In a note describing the work, Dalí mused that the double helix is “the only structure linking man to God.”[3] On the right hand side there are riflemen arranged to form “cubes of death”. Within each “cube of death” their rifles aim at each other’s head, thus if one of them shoots it will trigger the reaction of the other three, and they will all shoot killing each other. According to Dali, these cubes also represent the cubic structure of one of the most familiar substances, table salt or sodium chloride. 

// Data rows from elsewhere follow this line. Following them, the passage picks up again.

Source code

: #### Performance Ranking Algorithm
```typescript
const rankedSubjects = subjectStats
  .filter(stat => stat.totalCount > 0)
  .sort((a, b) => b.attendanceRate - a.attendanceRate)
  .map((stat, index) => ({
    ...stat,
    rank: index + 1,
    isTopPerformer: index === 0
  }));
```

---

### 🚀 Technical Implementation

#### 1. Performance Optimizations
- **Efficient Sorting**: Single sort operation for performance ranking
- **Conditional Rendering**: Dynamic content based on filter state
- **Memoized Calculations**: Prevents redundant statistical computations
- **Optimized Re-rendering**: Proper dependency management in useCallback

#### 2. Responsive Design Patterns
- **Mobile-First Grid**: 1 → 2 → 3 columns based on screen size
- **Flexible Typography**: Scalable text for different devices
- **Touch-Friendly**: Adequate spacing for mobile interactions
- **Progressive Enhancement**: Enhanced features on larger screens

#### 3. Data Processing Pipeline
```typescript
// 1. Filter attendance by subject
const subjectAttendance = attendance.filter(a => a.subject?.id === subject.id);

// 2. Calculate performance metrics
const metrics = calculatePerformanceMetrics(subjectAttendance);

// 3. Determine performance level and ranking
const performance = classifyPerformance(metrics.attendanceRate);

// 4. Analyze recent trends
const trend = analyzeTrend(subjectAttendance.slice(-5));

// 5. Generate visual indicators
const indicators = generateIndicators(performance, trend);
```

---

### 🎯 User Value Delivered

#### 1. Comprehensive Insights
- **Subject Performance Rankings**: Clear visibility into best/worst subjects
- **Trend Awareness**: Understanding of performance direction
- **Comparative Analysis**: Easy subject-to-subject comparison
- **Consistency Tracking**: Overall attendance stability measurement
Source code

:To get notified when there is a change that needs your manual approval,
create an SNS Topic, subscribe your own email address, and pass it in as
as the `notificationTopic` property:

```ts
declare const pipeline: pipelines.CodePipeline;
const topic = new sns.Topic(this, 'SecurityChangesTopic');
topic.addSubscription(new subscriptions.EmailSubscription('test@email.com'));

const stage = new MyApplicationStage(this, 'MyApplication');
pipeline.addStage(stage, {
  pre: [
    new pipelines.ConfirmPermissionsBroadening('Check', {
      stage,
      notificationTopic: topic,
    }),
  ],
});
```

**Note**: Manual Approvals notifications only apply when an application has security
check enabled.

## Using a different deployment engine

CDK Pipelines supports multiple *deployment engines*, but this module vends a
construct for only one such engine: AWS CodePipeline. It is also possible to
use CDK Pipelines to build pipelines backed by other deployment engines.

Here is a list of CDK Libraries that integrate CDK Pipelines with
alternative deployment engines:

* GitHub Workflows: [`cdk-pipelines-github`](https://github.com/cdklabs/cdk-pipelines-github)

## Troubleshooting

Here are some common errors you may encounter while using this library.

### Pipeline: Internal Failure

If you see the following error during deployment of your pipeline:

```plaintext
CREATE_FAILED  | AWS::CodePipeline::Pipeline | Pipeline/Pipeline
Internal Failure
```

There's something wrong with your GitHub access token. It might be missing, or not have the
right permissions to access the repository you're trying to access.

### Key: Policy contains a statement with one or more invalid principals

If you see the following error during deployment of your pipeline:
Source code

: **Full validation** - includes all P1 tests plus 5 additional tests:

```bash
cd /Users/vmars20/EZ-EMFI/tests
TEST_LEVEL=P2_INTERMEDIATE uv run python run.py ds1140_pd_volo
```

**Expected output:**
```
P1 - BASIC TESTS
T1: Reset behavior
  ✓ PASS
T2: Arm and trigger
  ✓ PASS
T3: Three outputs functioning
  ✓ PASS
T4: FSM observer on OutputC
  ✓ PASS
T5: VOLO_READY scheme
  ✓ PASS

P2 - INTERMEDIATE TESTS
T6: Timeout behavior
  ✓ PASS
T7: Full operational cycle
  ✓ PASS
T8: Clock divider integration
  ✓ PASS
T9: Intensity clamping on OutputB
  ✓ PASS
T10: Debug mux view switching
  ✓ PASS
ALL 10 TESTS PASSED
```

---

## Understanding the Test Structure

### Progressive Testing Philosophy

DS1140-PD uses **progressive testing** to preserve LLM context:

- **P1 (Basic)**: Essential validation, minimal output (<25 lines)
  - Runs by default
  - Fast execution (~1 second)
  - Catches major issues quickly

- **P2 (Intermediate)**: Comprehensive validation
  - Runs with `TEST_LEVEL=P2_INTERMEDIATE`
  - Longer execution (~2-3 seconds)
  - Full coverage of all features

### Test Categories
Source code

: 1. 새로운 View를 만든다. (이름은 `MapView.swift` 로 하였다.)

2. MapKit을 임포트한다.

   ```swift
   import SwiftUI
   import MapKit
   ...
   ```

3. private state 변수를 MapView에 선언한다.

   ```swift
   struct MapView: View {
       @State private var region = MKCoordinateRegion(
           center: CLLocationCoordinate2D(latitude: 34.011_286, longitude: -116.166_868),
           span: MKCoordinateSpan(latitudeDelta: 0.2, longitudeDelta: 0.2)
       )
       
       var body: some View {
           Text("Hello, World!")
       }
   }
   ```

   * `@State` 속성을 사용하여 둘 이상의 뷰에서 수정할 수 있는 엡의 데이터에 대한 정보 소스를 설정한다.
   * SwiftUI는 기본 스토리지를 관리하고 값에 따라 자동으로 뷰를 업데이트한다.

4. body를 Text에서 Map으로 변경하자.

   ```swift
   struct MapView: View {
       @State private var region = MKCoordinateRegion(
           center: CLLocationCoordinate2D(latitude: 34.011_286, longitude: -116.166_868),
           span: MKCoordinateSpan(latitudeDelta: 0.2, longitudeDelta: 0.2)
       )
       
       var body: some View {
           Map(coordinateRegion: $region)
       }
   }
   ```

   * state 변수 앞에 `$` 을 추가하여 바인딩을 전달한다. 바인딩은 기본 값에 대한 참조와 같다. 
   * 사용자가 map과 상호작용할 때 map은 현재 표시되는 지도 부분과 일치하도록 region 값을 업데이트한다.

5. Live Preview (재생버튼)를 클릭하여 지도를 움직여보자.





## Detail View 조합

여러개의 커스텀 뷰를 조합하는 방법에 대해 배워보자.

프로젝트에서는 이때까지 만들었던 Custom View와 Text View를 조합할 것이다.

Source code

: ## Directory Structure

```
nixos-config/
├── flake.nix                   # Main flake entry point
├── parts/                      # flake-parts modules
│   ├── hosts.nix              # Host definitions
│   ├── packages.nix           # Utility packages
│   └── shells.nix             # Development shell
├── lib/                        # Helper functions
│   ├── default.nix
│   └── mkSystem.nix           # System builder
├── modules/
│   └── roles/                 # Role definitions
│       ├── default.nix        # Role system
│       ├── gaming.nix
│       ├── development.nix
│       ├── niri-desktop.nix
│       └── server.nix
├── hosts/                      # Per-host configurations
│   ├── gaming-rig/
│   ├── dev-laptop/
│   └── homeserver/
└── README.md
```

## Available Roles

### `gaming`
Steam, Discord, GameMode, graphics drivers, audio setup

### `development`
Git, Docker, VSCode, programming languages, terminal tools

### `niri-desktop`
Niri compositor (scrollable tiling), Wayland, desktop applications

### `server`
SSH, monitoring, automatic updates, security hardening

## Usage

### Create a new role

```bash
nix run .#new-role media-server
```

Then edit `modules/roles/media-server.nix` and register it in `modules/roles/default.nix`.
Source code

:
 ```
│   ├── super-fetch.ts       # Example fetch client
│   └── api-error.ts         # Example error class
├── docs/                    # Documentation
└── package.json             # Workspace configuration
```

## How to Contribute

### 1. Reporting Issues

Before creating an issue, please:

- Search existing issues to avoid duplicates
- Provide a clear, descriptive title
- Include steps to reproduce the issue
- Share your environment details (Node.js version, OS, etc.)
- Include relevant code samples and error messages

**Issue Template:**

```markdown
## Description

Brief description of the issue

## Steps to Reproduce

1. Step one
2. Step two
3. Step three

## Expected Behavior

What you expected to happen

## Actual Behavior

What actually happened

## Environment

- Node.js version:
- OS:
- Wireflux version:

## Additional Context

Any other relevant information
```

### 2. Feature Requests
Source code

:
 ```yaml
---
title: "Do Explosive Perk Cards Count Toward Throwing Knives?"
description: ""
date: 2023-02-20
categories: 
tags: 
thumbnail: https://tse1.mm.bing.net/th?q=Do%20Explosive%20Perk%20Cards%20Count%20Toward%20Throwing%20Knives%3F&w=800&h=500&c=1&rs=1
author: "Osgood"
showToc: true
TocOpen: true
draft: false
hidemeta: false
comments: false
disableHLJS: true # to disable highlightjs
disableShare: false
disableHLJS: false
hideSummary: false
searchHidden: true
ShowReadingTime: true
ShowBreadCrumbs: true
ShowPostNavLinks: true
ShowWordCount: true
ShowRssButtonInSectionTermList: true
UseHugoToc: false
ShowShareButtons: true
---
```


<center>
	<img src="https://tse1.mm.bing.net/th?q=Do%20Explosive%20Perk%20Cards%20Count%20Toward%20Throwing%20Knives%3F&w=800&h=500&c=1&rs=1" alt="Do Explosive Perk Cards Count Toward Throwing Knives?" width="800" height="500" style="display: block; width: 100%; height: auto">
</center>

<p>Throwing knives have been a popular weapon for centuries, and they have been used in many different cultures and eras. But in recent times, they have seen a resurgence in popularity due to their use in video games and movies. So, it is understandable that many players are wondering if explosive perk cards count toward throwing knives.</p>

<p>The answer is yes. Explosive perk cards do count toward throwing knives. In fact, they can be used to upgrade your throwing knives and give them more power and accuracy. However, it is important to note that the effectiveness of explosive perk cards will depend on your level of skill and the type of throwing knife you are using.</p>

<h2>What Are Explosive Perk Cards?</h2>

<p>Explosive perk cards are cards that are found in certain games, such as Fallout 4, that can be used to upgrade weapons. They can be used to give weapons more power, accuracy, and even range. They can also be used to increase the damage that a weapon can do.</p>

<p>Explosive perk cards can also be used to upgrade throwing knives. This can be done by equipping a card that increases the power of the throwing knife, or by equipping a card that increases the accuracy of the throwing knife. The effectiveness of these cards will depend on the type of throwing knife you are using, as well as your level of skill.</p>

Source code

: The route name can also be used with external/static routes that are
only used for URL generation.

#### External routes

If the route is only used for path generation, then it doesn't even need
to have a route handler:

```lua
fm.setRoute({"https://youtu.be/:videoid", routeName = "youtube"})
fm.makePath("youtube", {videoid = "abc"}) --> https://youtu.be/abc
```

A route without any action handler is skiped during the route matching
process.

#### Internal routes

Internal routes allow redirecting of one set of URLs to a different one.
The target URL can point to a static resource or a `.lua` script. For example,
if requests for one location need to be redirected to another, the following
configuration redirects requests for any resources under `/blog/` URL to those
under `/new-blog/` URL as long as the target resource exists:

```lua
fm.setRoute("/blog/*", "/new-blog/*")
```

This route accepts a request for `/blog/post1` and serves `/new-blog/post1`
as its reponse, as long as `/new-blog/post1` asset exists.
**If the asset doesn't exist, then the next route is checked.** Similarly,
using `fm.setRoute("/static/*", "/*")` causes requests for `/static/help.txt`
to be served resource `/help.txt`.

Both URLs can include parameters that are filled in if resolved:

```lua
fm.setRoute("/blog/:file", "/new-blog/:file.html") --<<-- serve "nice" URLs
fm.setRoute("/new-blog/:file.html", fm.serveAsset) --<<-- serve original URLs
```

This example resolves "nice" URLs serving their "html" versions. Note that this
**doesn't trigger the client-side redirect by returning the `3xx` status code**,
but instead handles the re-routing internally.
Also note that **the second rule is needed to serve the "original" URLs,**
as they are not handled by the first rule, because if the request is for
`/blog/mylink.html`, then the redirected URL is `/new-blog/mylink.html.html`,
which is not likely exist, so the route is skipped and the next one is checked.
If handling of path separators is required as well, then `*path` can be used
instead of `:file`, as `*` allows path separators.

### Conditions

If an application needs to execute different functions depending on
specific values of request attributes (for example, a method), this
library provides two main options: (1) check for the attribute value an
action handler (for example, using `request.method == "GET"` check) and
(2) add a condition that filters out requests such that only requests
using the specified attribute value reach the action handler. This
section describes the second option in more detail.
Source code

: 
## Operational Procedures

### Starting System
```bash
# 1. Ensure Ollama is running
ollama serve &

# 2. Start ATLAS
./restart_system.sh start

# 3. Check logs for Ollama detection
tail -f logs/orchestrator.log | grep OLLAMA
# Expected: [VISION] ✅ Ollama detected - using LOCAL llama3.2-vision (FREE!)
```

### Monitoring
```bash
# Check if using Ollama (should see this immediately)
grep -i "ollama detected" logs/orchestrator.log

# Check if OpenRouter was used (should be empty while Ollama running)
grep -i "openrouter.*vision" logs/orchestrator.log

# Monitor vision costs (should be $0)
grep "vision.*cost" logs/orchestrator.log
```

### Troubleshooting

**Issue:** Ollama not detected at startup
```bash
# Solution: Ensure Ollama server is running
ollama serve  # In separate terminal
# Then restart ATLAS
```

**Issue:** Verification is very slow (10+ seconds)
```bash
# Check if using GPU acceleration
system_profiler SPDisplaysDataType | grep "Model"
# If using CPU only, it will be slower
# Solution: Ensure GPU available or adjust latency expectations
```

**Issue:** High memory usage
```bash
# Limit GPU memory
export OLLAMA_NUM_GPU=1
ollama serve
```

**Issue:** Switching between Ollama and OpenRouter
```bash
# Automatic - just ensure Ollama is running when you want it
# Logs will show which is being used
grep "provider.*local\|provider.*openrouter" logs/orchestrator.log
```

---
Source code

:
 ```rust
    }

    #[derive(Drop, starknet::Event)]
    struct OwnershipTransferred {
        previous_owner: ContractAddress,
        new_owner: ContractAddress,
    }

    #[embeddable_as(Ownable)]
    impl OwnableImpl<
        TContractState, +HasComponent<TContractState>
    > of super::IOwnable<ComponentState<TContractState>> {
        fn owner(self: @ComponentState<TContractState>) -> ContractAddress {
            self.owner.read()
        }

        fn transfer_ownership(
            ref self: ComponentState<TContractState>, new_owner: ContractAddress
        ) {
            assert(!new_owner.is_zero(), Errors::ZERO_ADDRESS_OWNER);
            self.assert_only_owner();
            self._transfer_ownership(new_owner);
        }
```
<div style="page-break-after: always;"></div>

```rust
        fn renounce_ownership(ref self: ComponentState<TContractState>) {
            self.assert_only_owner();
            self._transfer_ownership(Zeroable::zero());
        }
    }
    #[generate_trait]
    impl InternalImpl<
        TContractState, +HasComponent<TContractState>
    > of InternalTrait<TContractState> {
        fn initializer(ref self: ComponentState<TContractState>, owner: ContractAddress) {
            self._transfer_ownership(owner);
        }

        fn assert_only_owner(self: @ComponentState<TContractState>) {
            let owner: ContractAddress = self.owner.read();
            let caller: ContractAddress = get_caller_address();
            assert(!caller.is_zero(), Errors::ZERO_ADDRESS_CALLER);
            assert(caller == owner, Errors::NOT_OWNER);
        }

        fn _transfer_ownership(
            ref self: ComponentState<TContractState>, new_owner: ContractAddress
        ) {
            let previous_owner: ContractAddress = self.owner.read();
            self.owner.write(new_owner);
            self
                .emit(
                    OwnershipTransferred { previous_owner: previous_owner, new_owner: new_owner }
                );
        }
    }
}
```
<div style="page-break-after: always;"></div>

At the end of 1963 the painter presented the work at the Knoedler Gallery in New York in exhibition, where Dalí said: “At a time when the titles of pictures are rather short, I call my Hommage to Crick and Watson: GALACIDALACIDESOXIRIBUNUCLEICACID.  It is my longest title in one word. But the theme is even longer: long as the genetical persistence of human memory.  As announced by the prophet Isaiah-the Saviour contained in God’s head from which one sees for the first time in the iconographic history his arms repeating the molecular structures of Crick and Watson and lifting Christ’s dead body so as to resuscitate him in heaven”.

For Dalí the function of the DNA molecule was very clear: it is what lends us immortality.   In his essay The Tragic Myth of the Millet’s “Angelus”, published in 1963, the painter explained: “Moral law must be of divine order, for even before it was set down on Moses’ tablets it was contained in the codes of the genetic spirals”.[33] This direct reference to DNA related that molecule with immortal life.   Later, in his article “The immortality of genetic imperialism” Dalí referred us to science in order to explain immortal life once more, saying: “it (immortal life) is contained in deoxyribonucleic acid – nothing is more monarchical that a molecule of DNA”. According to Dalí, God’s laws were those of inheritance contained in deoxyribonucleic acid, and ribonucleic acid, RNA, was simply the messenger entrusted with transmitting the genetic code: “On Jacob’s ladder, each step is a DNA landing, and the angels going up and down are the RNA”.[34]

The Bitter Waters Code and Galacidalacidesoxiribunucleicacid

This site and Samson Books is dedicated to the notion that the human DNA code is just one particular example code found in the physical realm’s Book of Nature, that has a sister mirror code in the spiritual realm’s Book of God, the Book of the Bible.   More particularly, this site holds that the physical human DNA code has a sister mirror code in the spiritual Bitter Waters code.  Both codes pass over into each other’s realm — finding different means of expression in each dominion.  And just as the RNA code is the mirror code to DNA code, so too is the bitter waters code a mirror spiritual code the physical code of life.  And just as Dali held that RNA comprised the rungs of the DNA ladder by the which angels traveled up and down Jacob’s staircase, which united the physical and spiritual worlds, so too the bitter waters code comprise the rungs by which the supernatural life-giving spirit of God travels up and down the physical ladder uniting heaven and man.